Our inaction has led to a disappointing level of collaboration in the field among different product camps. Research on new woman-initiated methods has developed a competitive rather than cooperative spirit, the result too often being the playing off of one method against another—microbicides versus the female condom, for example.22 The allure of the unknown in future HIV prevention technology is presently holding us captive to a proprietary, pharmaceutical model of public health, rather than liberating us to mold something more creative, and above all, more ethically just. Simply put, by not adopting choice as our clarion call, we maintain a level of mediocrity in our practice as well as in our service to the women who are counting on us.

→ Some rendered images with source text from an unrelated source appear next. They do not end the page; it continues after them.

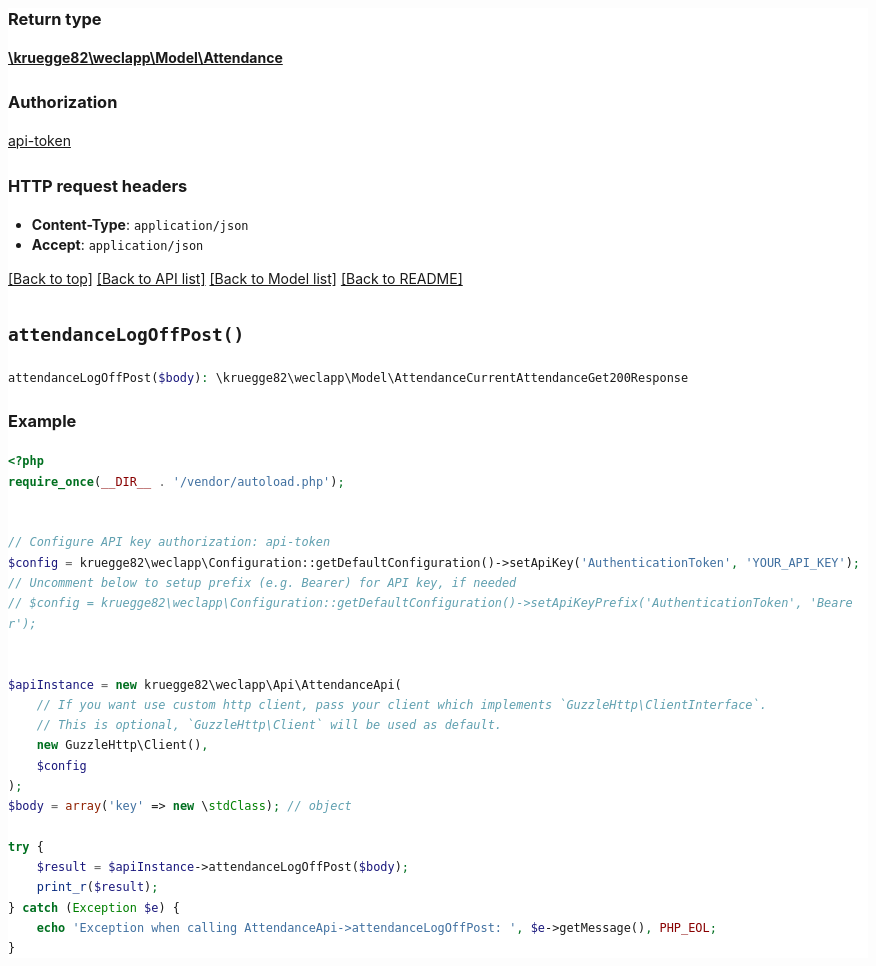 ### Return type

[**\kruegge82\weclapp\Model\Attendance**](../Model/Attendance.md)

### Authorization

[api-token](../../README.md#api-token)

### HTTP request headers

- **Content-Type**: `application/json`
- **Accept**: `application/json`

[[Back to top]](#) [[Back to API list]](../../README.md#endpoints)
[[Back to Model list]](../../README.md#models)
[[Back to README]](../../README.md)

## `attendanceLogOffPost()`

```php
attendanceLogOffPost($body): \kruegge82\weclapp\Model\AttendanceCurrentAttendanceGet200Response
```



### Example

```php
<?php
require_once(__DIR__ . '/vendor/autoload.php');


// Configure API key authorization: api-token
$config = kruegge82\weclapp\Configuration::getDefaultConfiguration()->setApiKey('AuthenticationToken', 'YOUR_API_KEY');
// Uncomment below to setup prefix (e.g. Bearer) for API key, if needed
// $config = kruegge82\weclapp\Configuration::getDefaultConfiguration()->setApiKeyPrefix('AuthenticationToken', 'Bearer');


$apiInstance = new kruegge82\weclapp\Api\AttendanceApi(
    // If you want use custom http client, pass your client which implements `GuzzleHttp\ClientInterface`.
    // This is optional, `GuzzleHttp\Client` will be used as default.
    new GuzzleHttp\Client(),
    $config
);
$body = array('key' => new \stdClass); // object

try {
    $result = $apiInstance->attendanceLogOffPost($body);
    print_r($result);
} catch (Exception $e) {
    echo 'Exception when calling AttendanceApi->attendanceLogOffPost: ', $e->getMessage(), PHP_EOL;
}
```
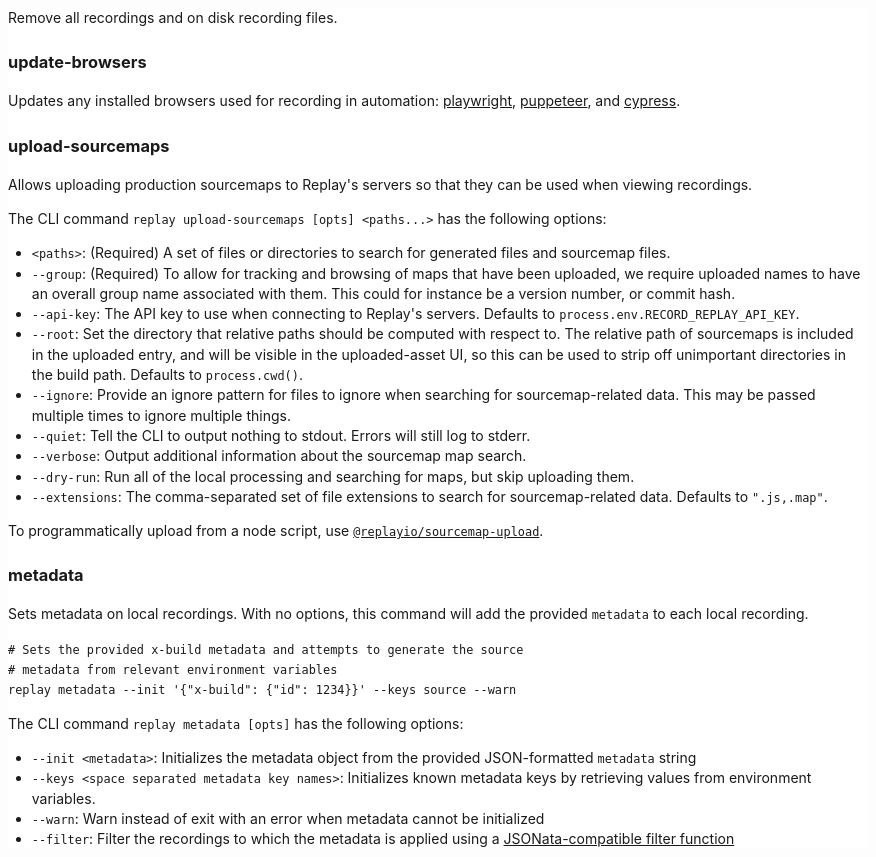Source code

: Remove all recordings and on disk recording files.

### update-browsers

Updates any installed browsers used for recording in automation: [playwright](https://www.npmjs.com/package/@replayio/playwright), [puppeteer](https://www.npmjs.com/package/@replayio/puppeteer), and [cypress](https://www.npmjs.com/package/@replayio/cypress).

### upload-sourcemaps

Allows uploading production sourcemaps to Replay's servers so that they can be used when viewing recordings.

The CLI command `replay upload-sourcemaps [opts] <paths...>` has the following options:

- `<paths>`: (Required) A set of files or directories to search for generated files and sourcemap files.
- `--group`: (Required) To allow for tracking and browsing of maps that have been uploaded, we
  require uploaded names to have an overall group name associated with them.
  This could for instance be a version number, or commit hash.
- `--api-key`: The API key to use when connecting to Replay's servers.
  Defaults to `process.env.RECORD_REPLAY_API_KEY`.
- `--root`: Set the directory that relative paths should be computed with respect to. The relative path
  of sourcemaps is included in the uploaded entry, and will be visible in the uploaded-asset UI, so this
  can be used to strip off unimportant directories in the build path. Defaults to `process.cwd()`.
- `--ignore`: Provide an ignore pattern for files to ignore when searching for sourcemap-related data.
  This may be passed multiple times to ignore multiple things.
- `--quiet`: Tell the CLI to output nothing to stdout. Errors will still log to stderr.
- `--verbose`: Output additional information about the sourcemap map search.
- `--dry-run`: Run all of the local processing and searching for maps, but skip uploading them.
- `--extensions`: The comma-separated set of file extensions to search for sourcemap-related data.
  Defaults to `".js,.map"`.

To programmatically upload from a node script, use [`@replayio/sourcemap-upload`](https://www.npmjs.com/package/@replayio/sourcemap-upload).

### metadata

Sets metadata on local recordings. With no options, this command will add the provided `metadata` to each local recording.

```
# Sets the provided x-build metadata and attempts to generate the source
# metadata from relevant environment variables
replay metadata --init '{"x-build": {"id": 1234}}' --keys source --warn
```

The CLI command `replay metadata [opts]` has the following options:

- `--init <metadata>`: Initializes the metadata object from the provided JSON-formatted `metadata` string
- `--keys <space separated metadata key names>`: Initializes known metadata keys by retrieving values from environment variables.
- `--warn`: Warn instead of exit with an error when metadata cannot be initialized
- `--filter`: Filter the recordings to which the metadata is applied using a [JSONata-compatible filter function](https://docs.jsonata.org/higher-order-functions#filter)
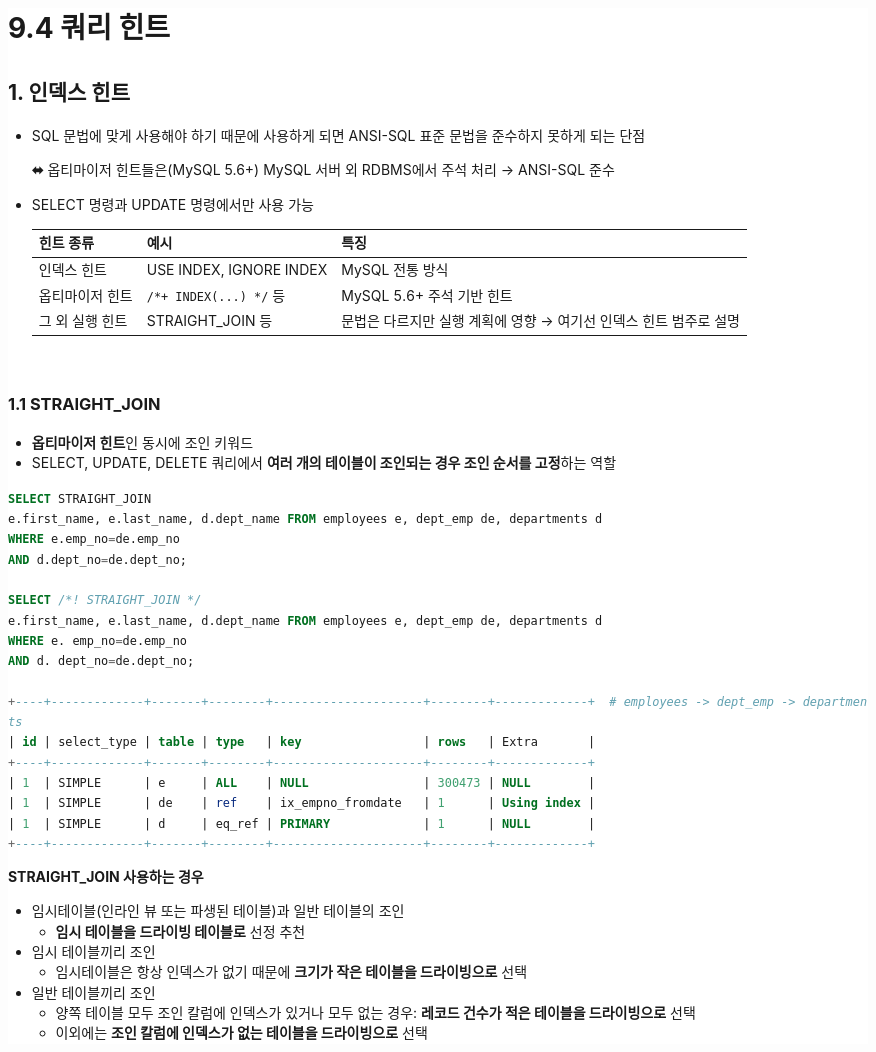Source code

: # 9.4 쿼리 힌트

## 1. 인덱스 힌트

- SQL 문법에 맞게 사용해야 하기 때문에 사용하게 되면 ANSI-SQL 표준 문법을 준수하지 못하게 되는 단점

  **⬌** 옵티마이저 힌트들은(MySQL 5.6+) MySQL 서버 외 RDBMS에서 주석 처리 → ANSI-SQL 준수

- SELECT 명령과 UPDATE 명령에서만 사용 가능

    | 힌트 종류 | 예시 | 특징 |
    | --- | --- | --- |
    | 인덱스 힌트 | USE INDEX, IGNORE INDEX | MySQL 전통 방식 |
    | 옵티마이저 힌트 | `/*+ INDEX(...) */` 등 | MySQL 5.6+ 주석 기반 힌트 |
    | 그 외 실행 힌트 | STRAIGHT_JOIN 등 | 문법은 다르지만 실행 계획에 영향 → 여기선 인덱스 힌트 범주로 설명 |


<br> 

### 1.1 STRAIGHT_JOIN

- **옵티마이저 힌트**인 동시에 조인 키워드
- SELECT, UPDATE, DELETE 쿼리에서 **여러 개의 테이블이 조인되는 경우 조인 순서를 고정**하는 역할

```sql
SELECT STRAIGHT_JOIN
e.first_name, e.last_name, d.dept_name FROM employees e, dept_emp de, departments d
WHERE e.emp_no=de.emp_no
AND d.dept_no=de.dept_no;

SELECT /*! STRAIGHT_JOIN */
e.first_name, e.last_name, d.dept_name FROM employees e, dept_emp de, departments d
WHERE e. emp_no=de.emp_no
AND d. dept_no=de.dept_no;

+----+-------------+-------+--------+---------------------+--------+-------------+  # employees -> dept_emp -> departments
| id | select_type | table | type   | key                 | rows   | Extra       |
+----+-------------+-------+--------+---------------------+--------+-------------+
| 1  | SIMPLE      | e     | ALL    | NULL                | 300473 | NULL        |
| 1  | SIMPLE      | de    | ref    | ix_empno_fromdate   | 1      | Using index |
| 1  | SIMPLE      | d     | eq_ref | PRIMARY             | 1      | NULL        |
+----+-------------+-------+--------+---------------------+--------+-------------+
```

**STRAIGHT_JOIN 사용하는 경우**

- 임시테이블(인라인 뷰 또는 파생된 테이블)과 일반 테이블의 조인
    - **임시 테이블을 드라이빙 테이블로** 선정 추천
- 임시 테이블끼리 조인
    - 임시테이블은 항상 인덱스가 없기 때문에 **크기가 작은 테이블을 드라이빙으로** 선택
- 일반 테이블끼리 조인
    - 양쪽 테이블 모두 조인 칼럼에 인덱스가 있거나 모두 없는 경우: **레코드 건수가 적은 테이블을 드라이빙으로** 선택
    - 이외에는 **조인 칼럼에 인덱스가 없는 테이블을 드라이빙으로** 선택
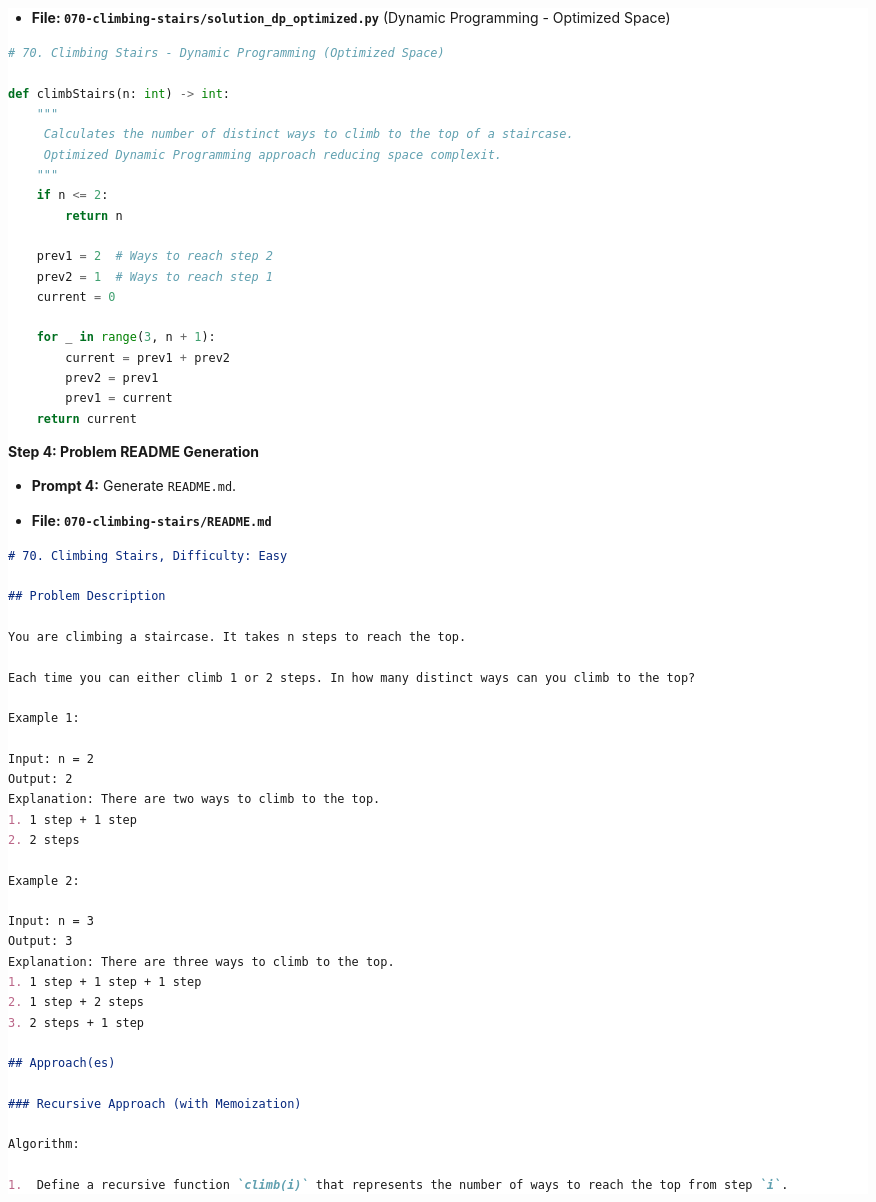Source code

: *    **File: `070-climbing-stairs/solution_dp_optimized.py`** (Dynamic Programming - Optimized Space)

```python
# 70. Climbing Stairs - Dynamic Programming (Optimized Space)

def climbStairs(n: int) -> int:
    """
     Calculates the number of distinct ways to climb to the top of a staircase.
     Optimized Dynamic Programming approach reducing space complexit.
    """
    if n <= 2:
        return n

    prev1 = 2  # Ways to reach step 2
    prev2 = 1  # Ways to reach step 1
    current = 0

    for _ in range(3, n + 1):
        current = prev1 + prev2
        prev2 = prev1
        prev1 = current
    return current

```

**Step 4: Problem README Generation**

*   **Prompt 4:** Generate `README.md`.

*   **File: `070-climbing-stairs/README.md`**

```markdown
# 70. Climbing Stairs, Difficulty: Easy

## Problem Description

You are climbing a staircase. It takes n steps to reach the top.

Each time you can either climb 1 or 2 steps. In how many distinct ways can you climb to the top?

Example 1:

Input: n = 2
Output: 2
Explanation: There are two ways to climb to the top.
1. 1 step + 1 step
2. 2 steps

Example 2:

Input: n = 3
Output: 3
Explanation: There are three ways to climb to the top.
1. 1 step + 1 step + 1 step
2. 1 step + 2 steps
3. 2 steps + 1 step

## Approach(es)

### Recursive Approach (with Memoization)

Algorithm:

1.  Define a recursive function `climb(i)` that represents the number of ways to reach the top from step `i`.
```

Women's heightened risk and vulnerability to HIV is multi-dimensional and lies in women's lower status worldwide. Most women around the world, including those in high-risk groups in the United States, are not usually protected by male condoms. Carrying through on our commitment to women's need for alternatives to the male condom means adopting the stance that for HIV prevention, something is better than nothing; providing women with options, even those with lower efficacy, is considerably better than offering none. Uniting now behind a choice platform—in research, policy and practice—and providing an adaptable framework to absorb new methods as they are developed and tested would prevent further waste of time. Finally, a choice platform is the prevention approach likely to make the greatest difference in reducing HIV incidence in women in the immediate future.